Rogerio Neiva, que foi juiz auxiliar da Vice-presidência do TST e é doutor em Ciências do Comportamento com foco em negociação de conflitos, afirma ser comum as empresas perderem a oportunidade de resolverem disputas trabalhistas por meio de acordos. “A resistência por parte de gestores e empresários decorre de dois receios. O primeiro consiste em achar que o adiamento da execução de eventual condenação pode ser financeiramente vantajoso; o segundo seria a crença de que acordos podem estimular outros empregados a ingressarem com ações no Judiciário. Se a empresa tem uma política e postura de acordo consistente o estímulo à litigância pode ser neutralizado”, pondera.

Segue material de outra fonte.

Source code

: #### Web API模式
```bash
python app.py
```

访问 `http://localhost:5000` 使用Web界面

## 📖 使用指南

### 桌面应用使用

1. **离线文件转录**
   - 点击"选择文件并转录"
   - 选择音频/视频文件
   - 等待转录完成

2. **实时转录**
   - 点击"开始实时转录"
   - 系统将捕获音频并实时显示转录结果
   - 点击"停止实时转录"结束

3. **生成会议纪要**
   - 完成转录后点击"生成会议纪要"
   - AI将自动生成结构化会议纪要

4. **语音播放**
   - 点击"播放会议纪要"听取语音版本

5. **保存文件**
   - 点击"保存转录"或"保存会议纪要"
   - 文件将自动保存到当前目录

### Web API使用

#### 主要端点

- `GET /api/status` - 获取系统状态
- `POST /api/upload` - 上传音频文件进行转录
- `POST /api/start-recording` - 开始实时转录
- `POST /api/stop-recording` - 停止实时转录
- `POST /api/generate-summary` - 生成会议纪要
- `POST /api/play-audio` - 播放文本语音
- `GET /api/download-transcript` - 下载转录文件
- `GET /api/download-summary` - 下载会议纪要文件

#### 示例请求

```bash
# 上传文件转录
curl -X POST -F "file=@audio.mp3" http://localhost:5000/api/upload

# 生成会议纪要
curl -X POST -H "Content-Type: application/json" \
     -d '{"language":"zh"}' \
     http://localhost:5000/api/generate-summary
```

Para Andrea Bucharles, sócia do Salusse, Marangoni, Parente e Jabur Advogados, a dificuldade em homologar os acordos arbitrados na Justiça é hoje um desafio. “A utilização do instituto é pequena por conta das decisões contrárias à homologação, especialmente quando envolve cláusula de quitação integral do extinto contrato de trabalho. É necessária a interposição de recurso ordinário para obter-se a quitação, negada na primeira instância”, afirma.

Carolina Perroni Sanvicente, do Perroni Sanvicente & Schirmer Advogados e ex-coordenadora da área jurídica da rede varejista Lojas Renner, afirma que a arbitragem não costuma ser vantajosa na área trabalhista. “Isso se deve, em parte, aos custos elevados, uma vez que as partes respondem pelas despesas do árbitro e da infraestrutura de suporte. Além disso, a arbitragem pode não ser adequada para conflitos que envolvam direitos fundamentais ou questões de interesse público, que devem ser decididas pelo Judiciário”, acrescenta.

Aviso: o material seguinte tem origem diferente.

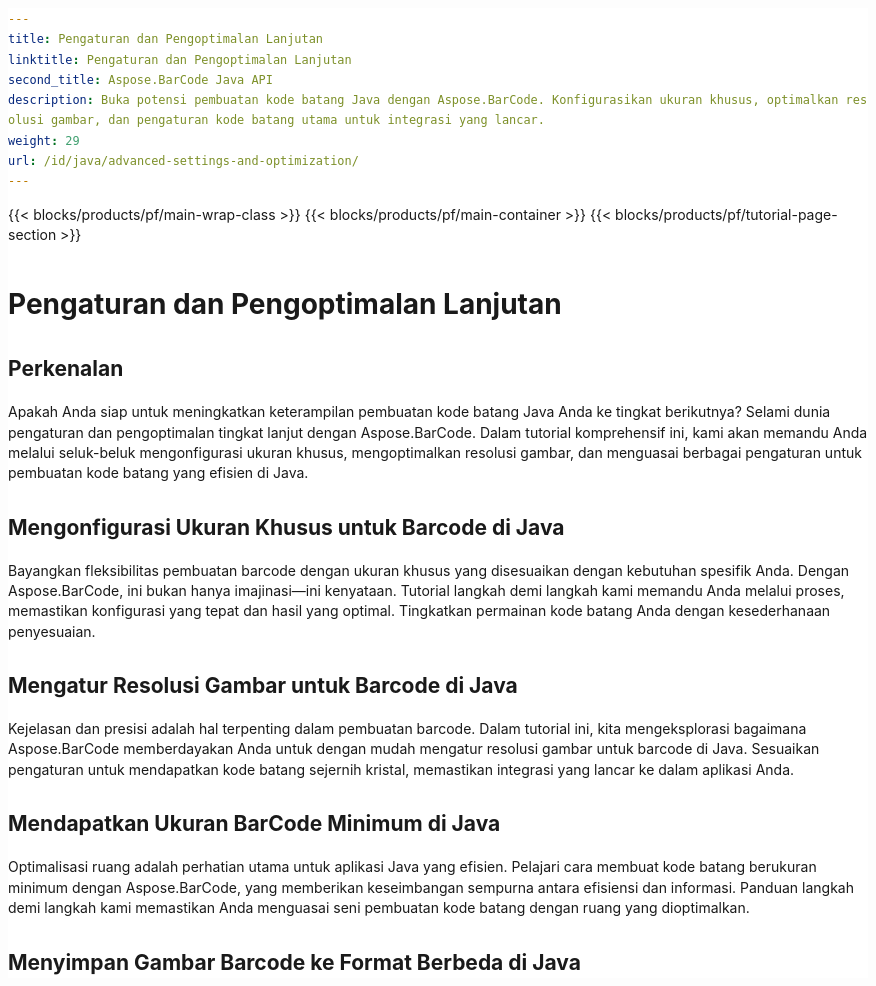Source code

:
 ```yaml
---
title: Pengaturan dan Pengoptimalan Lanjutan
linktitle: Pengaturan dan Pengoptimalan Lanjutan
second_title: Aspose.BarCode Java API
description: Buka potensi pembuatan kode batang Java dengan Aspose.BarCode. Konfigurasikan ukuran khusus, optimalkan resolusi gambar, dan pengaturan kode batang utama untuk integrasi yang lancar.
weight: 29
url: /id/java/advanced-settings-and-optimization/
---
```


{{< blocks/products/pf/main-wrap-class >}}
{{< blocks/products/pf/main-container >}}
{{< blocks/products/pf/tutorial-page-section >}}

# Pengaturan dan Pengoptimalan Lanjutan


## Perkenalan

Apakah Anda siap untuk meningkatkan keterampilan pembuatan kode batang Java Anda ke tingkat berikutnya? Selami dunia pengaturan dan pengoptimalan tingkat lanjut dengan Aspose.BarCode. Dalam tutorial komprehensif ini, kami akan memandu Anda melalui seluk-beluk mengonfigurasi ukuran khusus, mengoptimalkan resolusi gambar, dan menguasai berbagai pengaturan untuk pembuatan kode batang yang efisien di Java.

## Mengonfigurasi Ukuran Khusus untuk Barcode di Java

Bayangkan fleksibilitas pembuatan barcode dengan ukuran khusus yang disesuaikan dengan kebutuhan spesifik Anda. Dengan Aspose.BarCode, ini bukan hanya imajinasi—ini kenyataan. Tutorial langkah demi langkah kami memandu Anda melalui proses, memastikan konfigurasi yang tepat dan hasil yang optimal. Tingkatkan permainan kode batang Anda dengan kesederhanaan penyesuaian.

## Mengatur Resolusi Gambar untuk Barcode di Java

Kejelasan dan presisi adalah hal terpenting dalam pembuatan barcode. Dalam tutorial ini, kita mengeksplorasi bagaimana Aspose.BarCode memberdayakan Anda untuk dengan mudah mengatur resolusi gambar untuk barcode di Java. Sesuaikan pengaturan untuk mendapatkan kode batang sejernih kristal, memastikan integrasi yang lancar ke dalam aplikasi Anda.

## Mendapatkan Ukuran BarCode Minimum di Java

Optimalisasi ruang adalah perhatian utama untuk aplikasi Java yang efisien. Pelajari cara membuat kode batang berukuran minimum dengan Aspose.BarCode, yang memberikan keseimbangan sempurna antara efisiensi dan informasi. Panduan langkah demi langkah kami memastikan Anda menguasai seni pembuatan kode batang dengan ruang yang dioptimalkan.

## Menyimpan Gambar Barcode ke Format Berbeda di Java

As legaltechs, empresas de tecnologia da área jurídica, também podem fazer a diferença na tentativa de evitar disputas na Justiça. Startup criada em 2018 tem auxiliado empresas a encontrarem soluções extrajudiciais para conflitos em diversas áreas como a trabalhista, a Pact organiza a base de dados jurídicos das companhias e simula cenários de resultados para encontrar o melhor caminho.

Em quatro anos, afirma ter alcançado mais de R$ 1,5 bilhão em negociações trabalhistas, além de ter reduzido os gastos de empresas ao mediar demissões. “A empresa foi fundada pelo incômodo que sentia vendo a dificuldade das empresas e escritórios de advocacia em terem transparência financeira e pragmatismo de solução sobre passivos judiciais”, conta Lucas Pena, CEO da startup e engenheiro pós-graduado em Direito da Infraestrutura. “A transformação da dinâmica dessas disputas não pode ser de responsabilidade exclusiva da Justiça do Trabalho. Deve ser compartilhada entre as partes”, finaliza.